You are viewing a plain text version of this content. The canonical link for it is here.
Posted to solr-user@lucene.apache.org by Markus Jelsma <ma...@openindex.io> on 2012/11/02 14:45:33 UTC
SolrCloud indexing blocks if node is recovering
Hi,
We just tested indexing some million docs from Hadoop to a 10 node 2 rep SolrCloud cluster with this week's trunk. One of the nodes gave an OOM but indexing continued without interruption. When i restarted the node indexing stopped completely, the node tried to recover - which was unsuccessful. I restarted the node again but that wasn't very helpful either. Finally i decided to stop the node completely and see what happens - indexing resumed.

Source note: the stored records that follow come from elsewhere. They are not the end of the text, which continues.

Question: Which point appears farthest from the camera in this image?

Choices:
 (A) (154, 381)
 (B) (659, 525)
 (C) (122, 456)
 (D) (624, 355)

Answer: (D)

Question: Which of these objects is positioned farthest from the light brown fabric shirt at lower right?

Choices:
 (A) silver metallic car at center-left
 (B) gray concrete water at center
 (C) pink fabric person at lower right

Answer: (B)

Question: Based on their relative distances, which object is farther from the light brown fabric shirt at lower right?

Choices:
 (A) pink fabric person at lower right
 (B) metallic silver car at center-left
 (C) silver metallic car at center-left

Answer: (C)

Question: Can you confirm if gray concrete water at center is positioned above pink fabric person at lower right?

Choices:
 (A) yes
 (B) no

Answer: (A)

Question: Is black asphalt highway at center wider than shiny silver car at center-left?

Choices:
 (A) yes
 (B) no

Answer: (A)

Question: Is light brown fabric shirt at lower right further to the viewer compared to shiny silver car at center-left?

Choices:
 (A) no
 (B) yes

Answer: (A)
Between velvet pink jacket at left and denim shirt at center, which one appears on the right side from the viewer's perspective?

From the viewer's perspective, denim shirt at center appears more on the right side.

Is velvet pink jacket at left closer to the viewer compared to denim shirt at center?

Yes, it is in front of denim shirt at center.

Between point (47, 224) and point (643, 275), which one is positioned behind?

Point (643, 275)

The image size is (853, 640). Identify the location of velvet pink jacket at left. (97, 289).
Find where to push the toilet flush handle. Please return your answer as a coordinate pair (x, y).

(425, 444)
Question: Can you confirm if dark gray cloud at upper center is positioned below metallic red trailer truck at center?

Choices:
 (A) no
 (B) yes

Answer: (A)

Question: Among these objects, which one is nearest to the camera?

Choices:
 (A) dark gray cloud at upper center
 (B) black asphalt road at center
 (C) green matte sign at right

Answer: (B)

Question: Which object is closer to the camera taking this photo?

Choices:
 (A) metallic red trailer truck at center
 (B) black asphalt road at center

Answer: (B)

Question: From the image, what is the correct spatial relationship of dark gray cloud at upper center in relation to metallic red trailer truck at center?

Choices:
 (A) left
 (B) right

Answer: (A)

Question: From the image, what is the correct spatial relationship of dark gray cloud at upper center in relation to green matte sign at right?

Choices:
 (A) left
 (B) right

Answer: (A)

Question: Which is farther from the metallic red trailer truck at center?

Why or how won't the other nodes accept incoming documents when one node behaves really bad? The dying node wasn't the node we were sending documents to and we are not using CloudSolrServer yet (see other thread). Is this known behavior? Is it a bug?
Thanks,
Markus
RE: SolrCloud indexing blocks if node is recovering
Posted by Markus Jelsma <ma...@openindex.io>.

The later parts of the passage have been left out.